Thursday, March 31, 2011
Anat Cohen's Marvelous Village Notes
Anat Cohen certainly has established herself among the rising new performers in jazz today. The following review originally appeared in the November 2008 Jazz & Blues Report (Issue 310), although I have made minor edits. I believe I received a review copy from Jazz & Blues Report.
One of the many prominent Israeli born jazz artists to come to our attention, Anat Cohen has been receiving critical kudos from the jazz press as well as making her mark. The first female horn player to headline the Village Vanguard, she has opened eyes and ears with her marvelous reed playing.
This writer was captivated by her performance as part of the United Jazz Orchestra led by Paquito D’Rivera at the 2007 Duke Elllington Jazz Festival. Her latest album is the marvelous Notes From the Village (Anzic), and has her backed by Jason Lindner on piano; Omer Avital on bass; and drummer Daniel Freedman, with guitarist Hekselman appearing on three of the eight performances.
This is lively and uplifting music from the start with the opening Washington Square Park, incorporating latin elements along with modern and traditional jazz. the music sings and its hard to resist the urge to dance with this including Hekselman’s twisting, lively solo and Cohen’s serpentine soprano sax playing here. Its followed by Cohen’s lovely ballad Until You’re in Love Again, with its echoes of Gordon Jenkins’ Goodbye, with her lovely woody clarinet tone evoking Goodman’s legacy before taking the song into a new direction. It is as indicative as any track here showing the freshness of her music and playing.
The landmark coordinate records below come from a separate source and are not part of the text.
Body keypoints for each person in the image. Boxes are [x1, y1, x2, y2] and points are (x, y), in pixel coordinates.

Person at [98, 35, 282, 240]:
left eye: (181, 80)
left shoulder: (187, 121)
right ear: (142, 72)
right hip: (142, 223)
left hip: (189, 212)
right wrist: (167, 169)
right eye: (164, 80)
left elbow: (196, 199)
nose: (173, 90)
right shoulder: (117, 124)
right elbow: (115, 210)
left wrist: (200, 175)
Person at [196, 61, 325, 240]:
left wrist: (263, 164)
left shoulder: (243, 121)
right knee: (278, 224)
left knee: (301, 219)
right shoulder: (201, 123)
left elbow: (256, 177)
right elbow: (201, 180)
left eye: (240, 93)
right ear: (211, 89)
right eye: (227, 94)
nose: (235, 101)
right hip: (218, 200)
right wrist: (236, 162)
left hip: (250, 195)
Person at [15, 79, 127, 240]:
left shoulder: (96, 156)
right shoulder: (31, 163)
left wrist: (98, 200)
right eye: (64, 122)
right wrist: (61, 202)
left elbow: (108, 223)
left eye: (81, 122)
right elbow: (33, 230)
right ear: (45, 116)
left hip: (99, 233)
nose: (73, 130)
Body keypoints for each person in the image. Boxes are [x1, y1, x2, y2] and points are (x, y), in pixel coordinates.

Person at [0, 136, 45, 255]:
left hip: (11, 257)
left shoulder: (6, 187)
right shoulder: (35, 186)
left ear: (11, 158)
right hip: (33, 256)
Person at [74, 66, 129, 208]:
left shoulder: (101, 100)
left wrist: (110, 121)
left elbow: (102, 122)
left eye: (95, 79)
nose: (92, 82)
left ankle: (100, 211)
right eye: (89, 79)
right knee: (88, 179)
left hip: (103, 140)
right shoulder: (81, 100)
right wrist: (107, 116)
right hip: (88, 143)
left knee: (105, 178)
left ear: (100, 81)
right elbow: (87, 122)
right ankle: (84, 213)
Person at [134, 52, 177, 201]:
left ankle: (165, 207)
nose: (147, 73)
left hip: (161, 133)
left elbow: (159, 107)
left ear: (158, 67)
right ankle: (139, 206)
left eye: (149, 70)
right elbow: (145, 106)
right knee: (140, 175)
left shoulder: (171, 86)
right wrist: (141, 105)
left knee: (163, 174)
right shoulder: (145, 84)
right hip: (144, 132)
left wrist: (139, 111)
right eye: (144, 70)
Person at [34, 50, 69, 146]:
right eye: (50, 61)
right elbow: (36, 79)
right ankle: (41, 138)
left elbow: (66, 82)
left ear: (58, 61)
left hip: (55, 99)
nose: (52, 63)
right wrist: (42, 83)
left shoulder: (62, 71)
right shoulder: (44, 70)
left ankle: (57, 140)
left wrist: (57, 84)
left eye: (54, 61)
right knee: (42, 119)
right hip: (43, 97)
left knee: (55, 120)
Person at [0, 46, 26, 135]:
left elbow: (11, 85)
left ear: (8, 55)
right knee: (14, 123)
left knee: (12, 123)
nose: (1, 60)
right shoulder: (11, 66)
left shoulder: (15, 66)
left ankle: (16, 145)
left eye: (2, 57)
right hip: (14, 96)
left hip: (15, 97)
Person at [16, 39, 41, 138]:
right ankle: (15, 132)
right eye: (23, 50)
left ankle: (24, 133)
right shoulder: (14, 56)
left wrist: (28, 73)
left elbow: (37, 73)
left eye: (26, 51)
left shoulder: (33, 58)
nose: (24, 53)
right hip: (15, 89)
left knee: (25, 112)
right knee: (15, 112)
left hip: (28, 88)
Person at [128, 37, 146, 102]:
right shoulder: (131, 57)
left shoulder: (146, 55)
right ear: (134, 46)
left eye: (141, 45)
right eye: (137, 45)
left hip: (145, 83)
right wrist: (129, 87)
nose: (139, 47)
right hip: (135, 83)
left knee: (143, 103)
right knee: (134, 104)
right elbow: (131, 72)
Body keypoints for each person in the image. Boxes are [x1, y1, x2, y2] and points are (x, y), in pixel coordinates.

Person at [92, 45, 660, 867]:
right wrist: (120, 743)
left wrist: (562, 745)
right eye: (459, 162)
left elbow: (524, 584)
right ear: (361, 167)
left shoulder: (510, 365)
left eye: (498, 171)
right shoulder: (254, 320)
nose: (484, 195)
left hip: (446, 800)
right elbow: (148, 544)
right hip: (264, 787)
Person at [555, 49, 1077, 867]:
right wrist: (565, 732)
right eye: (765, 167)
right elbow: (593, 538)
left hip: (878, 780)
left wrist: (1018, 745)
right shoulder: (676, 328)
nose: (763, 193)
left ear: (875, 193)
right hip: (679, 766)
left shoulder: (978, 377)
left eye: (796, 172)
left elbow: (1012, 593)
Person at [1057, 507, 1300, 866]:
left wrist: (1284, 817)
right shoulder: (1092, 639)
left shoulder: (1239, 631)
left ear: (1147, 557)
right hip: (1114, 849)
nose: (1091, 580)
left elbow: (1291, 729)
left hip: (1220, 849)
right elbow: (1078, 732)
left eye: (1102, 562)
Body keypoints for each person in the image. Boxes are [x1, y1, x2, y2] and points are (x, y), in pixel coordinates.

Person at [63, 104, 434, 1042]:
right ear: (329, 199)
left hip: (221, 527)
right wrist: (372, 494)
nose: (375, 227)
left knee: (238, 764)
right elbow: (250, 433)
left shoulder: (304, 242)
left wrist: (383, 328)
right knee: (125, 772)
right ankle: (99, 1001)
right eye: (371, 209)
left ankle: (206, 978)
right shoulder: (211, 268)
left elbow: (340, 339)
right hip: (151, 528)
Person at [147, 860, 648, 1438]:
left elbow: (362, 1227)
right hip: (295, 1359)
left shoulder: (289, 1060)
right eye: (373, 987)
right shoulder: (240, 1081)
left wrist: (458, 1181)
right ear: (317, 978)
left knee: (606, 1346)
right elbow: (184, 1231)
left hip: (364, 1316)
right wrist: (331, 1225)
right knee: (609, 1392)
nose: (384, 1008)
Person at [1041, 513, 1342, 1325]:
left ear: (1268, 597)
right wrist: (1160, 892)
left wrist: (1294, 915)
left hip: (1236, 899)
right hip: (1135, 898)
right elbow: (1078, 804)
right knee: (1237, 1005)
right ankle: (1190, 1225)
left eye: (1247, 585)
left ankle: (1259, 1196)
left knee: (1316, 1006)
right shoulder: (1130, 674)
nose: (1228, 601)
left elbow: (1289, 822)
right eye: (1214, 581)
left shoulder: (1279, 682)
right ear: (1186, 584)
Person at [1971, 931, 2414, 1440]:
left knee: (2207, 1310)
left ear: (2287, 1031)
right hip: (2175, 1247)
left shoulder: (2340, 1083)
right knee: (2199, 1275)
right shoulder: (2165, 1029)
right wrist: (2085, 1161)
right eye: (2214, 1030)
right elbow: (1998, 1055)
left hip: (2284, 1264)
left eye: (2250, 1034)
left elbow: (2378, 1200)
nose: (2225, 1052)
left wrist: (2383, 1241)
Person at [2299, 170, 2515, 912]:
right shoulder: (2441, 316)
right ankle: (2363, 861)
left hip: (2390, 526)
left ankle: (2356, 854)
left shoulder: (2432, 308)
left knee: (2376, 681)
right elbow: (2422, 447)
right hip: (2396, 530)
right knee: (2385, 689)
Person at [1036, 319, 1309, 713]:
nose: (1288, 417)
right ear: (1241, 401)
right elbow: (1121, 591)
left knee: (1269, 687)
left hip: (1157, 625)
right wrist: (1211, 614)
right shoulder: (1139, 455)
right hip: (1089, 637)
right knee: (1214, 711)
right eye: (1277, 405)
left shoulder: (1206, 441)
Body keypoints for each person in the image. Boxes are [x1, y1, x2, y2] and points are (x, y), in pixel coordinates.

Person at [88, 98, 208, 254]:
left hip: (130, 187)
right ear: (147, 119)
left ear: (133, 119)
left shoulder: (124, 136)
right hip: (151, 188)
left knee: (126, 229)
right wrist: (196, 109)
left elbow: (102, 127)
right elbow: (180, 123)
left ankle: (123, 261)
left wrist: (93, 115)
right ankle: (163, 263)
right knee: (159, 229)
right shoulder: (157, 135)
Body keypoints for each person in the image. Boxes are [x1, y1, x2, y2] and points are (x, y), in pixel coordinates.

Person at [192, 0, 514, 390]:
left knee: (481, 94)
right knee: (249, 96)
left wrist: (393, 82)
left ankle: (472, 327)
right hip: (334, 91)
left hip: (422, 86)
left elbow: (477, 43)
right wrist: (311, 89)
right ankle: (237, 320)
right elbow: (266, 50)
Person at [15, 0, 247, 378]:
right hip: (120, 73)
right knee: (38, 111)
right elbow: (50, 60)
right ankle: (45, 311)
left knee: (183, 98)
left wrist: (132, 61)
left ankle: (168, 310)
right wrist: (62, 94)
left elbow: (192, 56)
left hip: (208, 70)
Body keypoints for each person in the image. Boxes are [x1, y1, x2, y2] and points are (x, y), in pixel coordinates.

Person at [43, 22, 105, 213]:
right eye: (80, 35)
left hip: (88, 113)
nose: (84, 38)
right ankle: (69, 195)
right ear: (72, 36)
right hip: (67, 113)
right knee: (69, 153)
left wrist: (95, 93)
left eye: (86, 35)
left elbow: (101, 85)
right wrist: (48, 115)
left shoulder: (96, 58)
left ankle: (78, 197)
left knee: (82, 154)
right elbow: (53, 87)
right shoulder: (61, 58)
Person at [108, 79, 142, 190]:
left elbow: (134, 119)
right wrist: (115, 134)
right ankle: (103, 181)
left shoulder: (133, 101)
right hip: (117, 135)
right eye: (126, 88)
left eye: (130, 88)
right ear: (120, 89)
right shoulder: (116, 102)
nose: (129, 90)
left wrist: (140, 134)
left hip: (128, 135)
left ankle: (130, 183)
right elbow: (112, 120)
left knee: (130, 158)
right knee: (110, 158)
Cuban composer Ernesto Lecouna’s Siboney, features an arrangement by Lindner which fuses elements of tango with the Afro-Cuban foundation as Cohen’s horn sings again. She plays bass clarinet on the lovely, wistful rendition of Coltrane’s After the Rain, with Lindner taking a nice solo. J Blues is a lively original with her playing mesmerizing, while her interpretation of Sam Cooke’s A Change is Gonna Come, opens with a work song like tempo as emphatically laid out by drummer Freedman, while her playing is both soulful and thoughtful.
A playful rendition of Fats Waller’s Jitterbug Waltz takes this out on another high note with a very fresh, effervescent arrangement by Cohen and her sax weaving its magic throughout, concluding a CD of music rooted in the past and present yet looking forward to the future. It certainly will add to the many kudos she already has received.